▶ _Text for analysis_:
Irenic Thoughts

Irenic. The word means peaceful. This web log (or blog) exists to create an ongoing, and hopefully peaceful, series of comments on the life of King of Peace Episcopal Church. This is not a closed community. You are highly encouraged to comment on any post or to send your own posts.


Nowhere to lay his head

View from the apartment we stayed in while in Todi, Italy
on our recent vacation

In this week's Gospel reading, Someone comes up to Jesus as he and his disciples are going along the road. The person says, "I will follow you wherever you go." Jesus answers, "Foxes have holes, and birds of the air have nests; but the Son of Man has nowhere to lay his head." Jesus warns the one who wants to follow that he is homeless in this life. Jesus was dependent on the hospitality of others. His home base of operations was in Capernaum on the Sea of Gallilee, but he seems to have stayed there at the home of Simon Peter and others.

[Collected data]
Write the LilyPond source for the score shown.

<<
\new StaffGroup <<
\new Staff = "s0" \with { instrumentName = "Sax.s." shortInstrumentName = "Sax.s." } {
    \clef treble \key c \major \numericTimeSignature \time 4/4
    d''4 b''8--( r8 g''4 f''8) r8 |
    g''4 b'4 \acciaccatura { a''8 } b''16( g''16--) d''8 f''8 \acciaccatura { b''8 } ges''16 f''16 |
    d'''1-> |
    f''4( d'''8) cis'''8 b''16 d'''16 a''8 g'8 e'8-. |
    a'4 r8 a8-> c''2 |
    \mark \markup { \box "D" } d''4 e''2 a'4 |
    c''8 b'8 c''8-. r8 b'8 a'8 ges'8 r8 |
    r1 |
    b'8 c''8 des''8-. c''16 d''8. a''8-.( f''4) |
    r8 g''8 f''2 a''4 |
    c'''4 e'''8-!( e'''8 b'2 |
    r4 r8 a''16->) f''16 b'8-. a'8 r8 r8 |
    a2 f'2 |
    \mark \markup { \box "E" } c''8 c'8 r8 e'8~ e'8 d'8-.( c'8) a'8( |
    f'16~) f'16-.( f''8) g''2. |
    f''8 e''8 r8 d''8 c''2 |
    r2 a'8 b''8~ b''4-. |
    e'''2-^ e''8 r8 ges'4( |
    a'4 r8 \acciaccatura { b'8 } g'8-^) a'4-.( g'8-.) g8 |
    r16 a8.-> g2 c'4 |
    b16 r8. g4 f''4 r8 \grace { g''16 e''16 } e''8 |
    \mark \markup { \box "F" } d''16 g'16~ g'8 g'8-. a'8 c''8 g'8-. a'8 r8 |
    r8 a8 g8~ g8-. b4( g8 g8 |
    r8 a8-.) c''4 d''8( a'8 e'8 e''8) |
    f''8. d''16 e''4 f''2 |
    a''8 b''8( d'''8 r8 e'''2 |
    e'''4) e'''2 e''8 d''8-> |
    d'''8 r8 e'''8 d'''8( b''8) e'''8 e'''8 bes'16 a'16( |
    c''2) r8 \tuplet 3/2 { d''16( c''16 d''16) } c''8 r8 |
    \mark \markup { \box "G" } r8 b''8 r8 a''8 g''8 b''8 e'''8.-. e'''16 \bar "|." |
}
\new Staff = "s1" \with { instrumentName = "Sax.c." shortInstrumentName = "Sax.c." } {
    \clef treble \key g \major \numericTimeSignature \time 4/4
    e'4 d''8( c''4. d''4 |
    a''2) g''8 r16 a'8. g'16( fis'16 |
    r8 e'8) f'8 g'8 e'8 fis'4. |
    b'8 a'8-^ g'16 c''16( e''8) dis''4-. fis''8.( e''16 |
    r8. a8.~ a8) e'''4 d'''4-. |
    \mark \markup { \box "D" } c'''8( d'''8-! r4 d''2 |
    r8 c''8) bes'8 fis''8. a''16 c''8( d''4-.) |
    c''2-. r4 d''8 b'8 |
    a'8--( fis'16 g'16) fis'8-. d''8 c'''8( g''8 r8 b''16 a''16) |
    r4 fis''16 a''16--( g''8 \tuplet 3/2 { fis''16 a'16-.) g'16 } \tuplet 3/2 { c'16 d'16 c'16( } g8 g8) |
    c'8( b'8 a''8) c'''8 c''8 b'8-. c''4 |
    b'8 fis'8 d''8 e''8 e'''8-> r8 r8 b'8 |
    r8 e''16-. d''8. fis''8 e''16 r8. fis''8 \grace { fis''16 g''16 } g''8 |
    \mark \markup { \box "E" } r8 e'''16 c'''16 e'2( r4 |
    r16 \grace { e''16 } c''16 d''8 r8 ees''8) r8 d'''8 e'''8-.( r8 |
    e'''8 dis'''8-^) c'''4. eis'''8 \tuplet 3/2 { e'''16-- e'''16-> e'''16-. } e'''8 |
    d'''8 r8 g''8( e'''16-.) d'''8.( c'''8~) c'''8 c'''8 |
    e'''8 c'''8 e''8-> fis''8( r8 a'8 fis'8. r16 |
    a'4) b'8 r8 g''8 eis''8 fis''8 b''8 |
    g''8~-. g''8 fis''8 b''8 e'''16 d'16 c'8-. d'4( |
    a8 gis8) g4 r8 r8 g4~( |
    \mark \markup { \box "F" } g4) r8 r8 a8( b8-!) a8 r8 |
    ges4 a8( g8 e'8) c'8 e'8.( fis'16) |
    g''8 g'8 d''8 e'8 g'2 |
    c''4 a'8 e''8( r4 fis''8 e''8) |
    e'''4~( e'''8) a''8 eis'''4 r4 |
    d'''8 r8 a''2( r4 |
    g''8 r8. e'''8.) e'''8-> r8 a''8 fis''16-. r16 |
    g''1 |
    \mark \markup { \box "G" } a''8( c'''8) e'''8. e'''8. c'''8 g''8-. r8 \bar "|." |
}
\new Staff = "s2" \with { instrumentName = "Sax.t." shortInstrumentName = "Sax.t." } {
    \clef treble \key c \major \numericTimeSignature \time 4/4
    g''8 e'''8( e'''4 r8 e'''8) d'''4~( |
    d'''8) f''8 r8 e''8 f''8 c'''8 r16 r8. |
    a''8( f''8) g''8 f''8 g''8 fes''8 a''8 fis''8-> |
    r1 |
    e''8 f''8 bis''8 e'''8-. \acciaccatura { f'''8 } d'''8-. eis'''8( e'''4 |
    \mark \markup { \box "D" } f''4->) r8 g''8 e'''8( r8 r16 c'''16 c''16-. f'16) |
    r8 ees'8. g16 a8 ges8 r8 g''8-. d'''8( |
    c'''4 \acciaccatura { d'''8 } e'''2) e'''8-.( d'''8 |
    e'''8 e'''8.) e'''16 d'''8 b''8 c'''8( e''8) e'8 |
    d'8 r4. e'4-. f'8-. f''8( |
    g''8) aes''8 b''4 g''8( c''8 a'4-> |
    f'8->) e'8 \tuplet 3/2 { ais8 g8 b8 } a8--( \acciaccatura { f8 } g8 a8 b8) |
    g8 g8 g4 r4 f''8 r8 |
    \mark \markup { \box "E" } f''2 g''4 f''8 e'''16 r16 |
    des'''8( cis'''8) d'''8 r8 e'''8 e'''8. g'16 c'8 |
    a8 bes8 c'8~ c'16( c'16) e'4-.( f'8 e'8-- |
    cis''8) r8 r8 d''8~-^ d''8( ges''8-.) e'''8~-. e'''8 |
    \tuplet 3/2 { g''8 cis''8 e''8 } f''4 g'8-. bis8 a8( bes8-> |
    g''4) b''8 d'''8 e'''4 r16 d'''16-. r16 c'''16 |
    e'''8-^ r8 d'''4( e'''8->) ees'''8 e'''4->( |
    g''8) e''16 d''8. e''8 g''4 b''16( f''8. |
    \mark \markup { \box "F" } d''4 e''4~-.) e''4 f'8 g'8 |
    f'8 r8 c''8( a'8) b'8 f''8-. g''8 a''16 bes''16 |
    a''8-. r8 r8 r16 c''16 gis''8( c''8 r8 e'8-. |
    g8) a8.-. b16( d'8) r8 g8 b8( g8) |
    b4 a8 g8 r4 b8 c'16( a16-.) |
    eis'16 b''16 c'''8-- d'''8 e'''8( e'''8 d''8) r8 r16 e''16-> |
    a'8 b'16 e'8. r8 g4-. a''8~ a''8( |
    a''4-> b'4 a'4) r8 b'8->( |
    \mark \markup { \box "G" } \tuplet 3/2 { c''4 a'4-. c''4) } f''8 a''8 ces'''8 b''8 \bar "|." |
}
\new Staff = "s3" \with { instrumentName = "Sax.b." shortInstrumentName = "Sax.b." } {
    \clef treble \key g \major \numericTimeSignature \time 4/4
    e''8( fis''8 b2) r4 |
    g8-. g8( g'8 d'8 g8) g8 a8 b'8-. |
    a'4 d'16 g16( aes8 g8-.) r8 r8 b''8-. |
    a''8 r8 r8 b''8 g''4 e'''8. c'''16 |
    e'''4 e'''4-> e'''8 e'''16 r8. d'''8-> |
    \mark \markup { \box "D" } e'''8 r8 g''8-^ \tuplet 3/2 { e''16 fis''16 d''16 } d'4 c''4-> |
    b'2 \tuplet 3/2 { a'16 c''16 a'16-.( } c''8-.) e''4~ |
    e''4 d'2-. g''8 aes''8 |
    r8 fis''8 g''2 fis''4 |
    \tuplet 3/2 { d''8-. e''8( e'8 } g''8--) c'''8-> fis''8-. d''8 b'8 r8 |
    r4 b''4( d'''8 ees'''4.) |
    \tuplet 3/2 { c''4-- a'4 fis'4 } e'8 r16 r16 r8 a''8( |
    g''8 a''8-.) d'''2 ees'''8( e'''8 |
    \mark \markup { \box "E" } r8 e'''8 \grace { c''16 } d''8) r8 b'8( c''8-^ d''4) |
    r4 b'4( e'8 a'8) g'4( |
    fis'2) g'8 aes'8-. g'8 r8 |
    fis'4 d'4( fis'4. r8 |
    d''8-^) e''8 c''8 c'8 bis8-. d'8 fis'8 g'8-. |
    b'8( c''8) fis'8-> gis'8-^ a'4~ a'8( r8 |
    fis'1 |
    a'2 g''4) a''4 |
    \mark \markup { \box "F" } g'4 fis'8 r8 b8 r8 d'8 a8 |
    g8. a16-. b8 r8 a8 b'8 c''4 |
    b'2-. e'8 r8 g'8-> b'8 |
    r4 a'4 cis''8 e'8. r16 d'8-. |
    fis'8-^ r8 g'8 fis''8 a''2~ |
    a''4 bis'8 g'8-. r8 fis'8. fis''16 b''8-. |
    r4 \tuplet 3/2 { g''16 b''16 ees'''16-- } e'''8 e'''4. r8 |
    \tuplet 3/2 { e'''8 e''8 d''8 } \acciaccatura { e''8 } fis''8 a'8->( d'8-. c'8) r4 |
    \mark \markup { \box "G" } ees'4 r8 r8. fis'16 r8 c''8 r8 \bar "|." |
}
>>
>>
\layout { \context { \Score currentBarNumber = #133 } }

▶ _Problem to solve_:
Reproduce the whole Irenic Thoughts blog post word for word, from its title through its last sentence. The rows play no part in what comes next.

▶ _Your response_:
Irenic Thoughts

Irenic. The word means peaceful. This web log (or blog) exists to create an ongoing, and hopefully peaceful, series of comments on the life of King of Peace Episcopal Church. This is not a closed community. You are highly encouraged to comment on any post or to send your own posts.


Nowhere to lay his head

View from the apartment we stayed in while in Todi, Italy
on our recent vacation

In this week's Gospel reading, Someone comes up to Jesus as he and his disciples are going along the road. The person says, "I will follow you wherever you go." Jesus answers, "Foxes have holes, and birds of the air have nests; but the Son of Man has nowhere to lay his head." Jesus warns the one who wants to follow that he is homeless in this life. Jesus was dependent on the hospitality of others. His home base of operations was in Capernaum on the Sea of Gallilee, but he seems to have stayed there at the home of Simon Peter and others.